Setaria corrugata

(Elliott) Schult.
Common names: Coastal bristlegrass
Treatment appears in FNA Volume 25. Treatment on page 552.

Plants annual. Culms to 100 cm; nodes hispid, hairs appressed. Sheaths glabrous or pilose, margins ciliate distally; ligules about 1 mm, ciliate; blades 15-30 cm long, 4-7 mm wide, flat, scabrous or pubescent. Panicles 3-15 cm, densely spicate; rachises rough hispid and sparsely villous; bristles 1-3, 5-15 mm, flexible, antrorsely scabrous. Spikelets about 2 mm, turgid. Lower glumes 1/3 – 1/2 as long as the spikelets, 3-5-veined; upper glumes about 3/4 as long as the upper lemmas, 5-7-veined; lower lemmas equaling the upper lemmas; lower paleas 3/4 as long as the lower lemmas, hyaline; upper lemmas very coarsely and transversely rugose; upper paleas similar to the upper lemmas. 2n = unknown.


Ga., Tex., La., Ala., N.C., S.C., Miss., Fla.


Setaria corrugata grows in pinelands and cultivated fields along the southeastern coast of the United States. It is also found in Cuba and the Dominican Republic. Superficially, it resembles S. viridis, but is easily distinguished from that species by its coarsely rugose ("corrugated") lower lemmas.

Provided material:
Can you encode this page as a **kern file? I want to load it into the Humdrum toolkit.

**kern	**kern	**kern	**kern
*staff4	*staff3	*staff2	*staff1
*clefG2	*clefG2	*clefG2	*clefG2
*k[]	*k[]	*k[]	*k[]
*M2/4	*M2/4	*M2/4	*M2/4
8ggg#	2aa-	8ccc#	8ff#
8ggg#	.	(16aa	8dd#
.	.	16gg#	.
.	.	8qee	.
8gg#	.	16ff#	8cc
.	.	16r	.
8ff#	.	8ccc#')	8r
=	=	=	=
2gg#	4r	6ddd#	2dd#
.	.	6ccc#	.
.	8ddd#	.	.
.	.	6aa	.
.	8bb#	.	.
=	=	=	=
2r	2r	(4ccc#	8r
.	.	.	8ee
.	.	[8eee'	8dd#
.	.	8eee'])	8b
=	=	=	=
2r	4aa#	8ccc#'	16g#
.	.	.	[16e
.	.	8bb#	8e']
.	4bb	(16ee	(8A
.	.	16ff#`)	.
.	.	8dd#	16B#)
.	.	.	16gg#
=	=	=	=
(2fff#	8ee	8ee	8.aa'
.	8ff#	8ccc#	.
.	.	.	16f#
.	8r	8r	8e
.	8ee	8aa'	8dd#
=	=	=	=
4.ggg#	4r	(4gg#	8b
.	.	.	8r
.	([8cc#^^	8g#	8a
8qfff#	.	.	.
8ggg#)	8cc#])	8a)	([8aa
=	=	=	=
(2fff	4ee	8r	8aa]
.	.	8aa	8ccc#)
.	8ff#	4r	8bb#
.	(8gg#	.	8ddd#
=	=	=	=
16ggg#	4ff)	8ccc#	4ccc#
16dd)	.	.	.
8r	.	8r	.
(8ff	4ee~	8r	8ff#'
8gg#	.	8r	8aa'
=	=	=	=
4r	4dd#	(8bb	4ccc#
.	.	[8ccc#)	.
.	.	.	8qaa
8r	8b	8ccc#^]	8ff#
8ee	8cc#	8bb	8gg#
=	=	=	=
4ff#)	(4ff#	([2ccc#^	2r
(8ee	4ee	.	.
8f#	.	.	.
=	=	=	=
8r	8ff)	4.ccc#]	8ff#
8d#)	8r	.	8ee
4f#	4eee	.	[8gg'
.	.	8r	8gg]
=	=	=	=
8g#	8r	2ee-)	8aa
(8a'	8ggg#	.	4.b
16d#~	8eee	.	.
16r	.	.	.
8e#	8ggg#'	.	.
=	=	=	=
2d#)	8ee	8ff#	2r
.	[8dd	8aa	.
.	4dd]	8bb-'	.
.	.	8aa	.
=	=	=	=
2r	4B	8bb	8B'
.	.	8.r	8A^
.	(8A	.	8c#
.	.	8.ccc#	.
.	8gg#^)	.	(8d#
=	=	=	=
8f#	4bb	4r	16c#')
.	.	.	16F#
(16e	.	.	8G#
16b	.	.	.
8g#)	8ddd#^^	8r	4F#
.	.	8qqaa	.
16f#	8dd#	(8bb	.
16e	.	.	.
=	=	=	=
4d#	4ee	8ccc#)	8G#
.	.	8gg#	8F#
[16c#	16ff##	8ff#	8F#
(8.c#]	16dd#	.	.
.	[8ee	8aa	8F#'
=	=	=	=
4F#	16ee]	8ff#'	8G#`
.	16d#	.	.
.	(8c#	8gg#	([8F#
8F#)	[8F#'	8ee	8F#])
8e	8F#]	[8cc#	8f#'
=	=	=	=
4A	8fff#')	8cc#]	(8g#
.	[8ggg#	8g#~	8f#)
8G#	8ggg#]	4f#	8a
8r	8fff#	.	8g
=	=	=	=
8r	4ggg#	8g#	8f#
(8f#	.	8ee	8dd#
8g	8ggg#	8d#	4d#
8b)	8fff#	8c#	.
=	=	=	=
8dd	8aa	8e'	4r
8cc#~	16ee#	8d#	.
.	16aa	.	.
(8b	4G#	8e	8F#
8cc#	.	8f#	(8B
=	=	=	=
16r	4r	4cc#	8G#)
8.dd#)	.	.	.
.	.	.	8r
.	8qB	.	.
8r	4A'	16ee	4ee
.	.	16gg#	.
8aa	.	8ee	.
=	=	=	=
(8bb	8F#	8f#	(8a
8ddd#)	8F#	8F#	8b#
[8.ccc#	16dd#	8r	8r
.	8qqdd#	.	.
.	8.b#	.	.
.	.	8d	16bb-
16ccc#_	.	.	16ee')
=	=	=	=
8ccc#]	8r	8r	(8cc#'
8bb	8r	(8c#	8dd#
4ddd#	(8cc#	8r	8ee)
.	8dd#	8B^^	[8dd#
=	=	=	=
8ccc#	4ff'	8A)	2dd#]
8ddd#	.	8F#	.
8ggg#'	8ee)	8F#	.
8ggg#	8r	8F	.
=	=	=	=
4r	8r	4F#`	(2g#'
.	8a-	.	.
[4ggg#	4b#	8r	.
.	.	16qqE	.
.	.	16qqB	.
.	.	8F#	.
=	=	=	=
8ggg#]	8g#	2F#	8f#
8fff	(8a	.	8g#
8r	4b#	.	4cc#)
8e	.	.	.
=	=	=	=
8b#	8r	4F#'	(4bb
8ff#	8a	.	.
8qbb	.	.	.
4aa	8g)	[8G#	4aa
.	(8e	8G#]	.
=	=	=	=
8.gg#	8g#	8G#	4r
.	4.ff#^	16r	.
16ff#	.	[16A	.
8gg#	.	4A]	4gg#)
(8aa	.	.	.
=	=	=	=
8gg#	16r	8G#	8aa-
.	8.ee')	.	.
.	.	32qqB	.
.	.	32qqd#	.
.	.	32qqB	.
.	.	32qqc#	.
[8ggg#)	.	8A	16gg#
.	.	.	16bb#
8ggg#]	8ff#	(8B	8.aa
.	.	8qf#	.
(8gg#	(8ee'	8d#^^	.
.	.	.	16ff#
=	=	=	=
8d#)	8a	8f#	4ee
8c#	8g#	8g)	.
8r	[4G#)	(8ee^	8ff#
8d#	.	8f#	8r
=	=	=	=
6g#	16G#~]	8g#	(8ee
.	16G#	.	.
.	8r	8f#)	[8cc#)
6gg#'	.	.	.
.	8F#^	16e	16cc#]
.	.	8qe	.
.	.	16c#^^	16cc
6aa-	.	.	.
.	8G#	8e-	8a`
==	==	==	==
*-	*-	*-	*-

Assignment 1:
Answer these questions about the Setaria corrugata description:
(a) What common name is given for the plant?
(b) How long are the blades?
(c) Which two places outside the United States are named as places where it is found?
Assignment 2: Reproduce the part of the Setaria corrugata description from "(Elliott) Schult." to "S.C., Miss., Fla.".
The records are not required for this work.

Exercise answer 1:
(a) Coastal bristlegrass
(b) 15-30 cm long
(c) Cuba and the Dominican Republic

Exercise answer 2:
(Elliott) Schult.
Common names: Coastal bristlegrass
Treatment appears in FNA Volume 25. Treatment on page 552.

Plants annual. Culms to 100 cm; nodes hispid, hairs appressed. Sheaths glabrous or pilose, margins ciliate distally; ligules about 1 mm, ciliate; blades 15-30 cm long, 4-7 mm wide, flat, scabrous or pubescent. Panicles 3-15 cm, densely spicate; rachises rough hispid and sparsely villous; bristles 1-3, 5-15 mm, flexible, antrorsely scabrous. Spikelets about 2 mm, turgid. Lower glumes 1/3 – 1/2 as long as the spikelets, 3-5-veined; upper glumes about 3/4 as long as the upper lemmas, 5-7-veined; lower lemmas equaling the upper lemmas; lower paleas 3/4 as long as the lower lemmas, hyaline; upper lemmas very coarsely and transversely rugose; upper paleas similar to the upper lemmas. 2n = unknown.


Ga., Tex., La., Ala., N.C., S.C., Miss., Fla.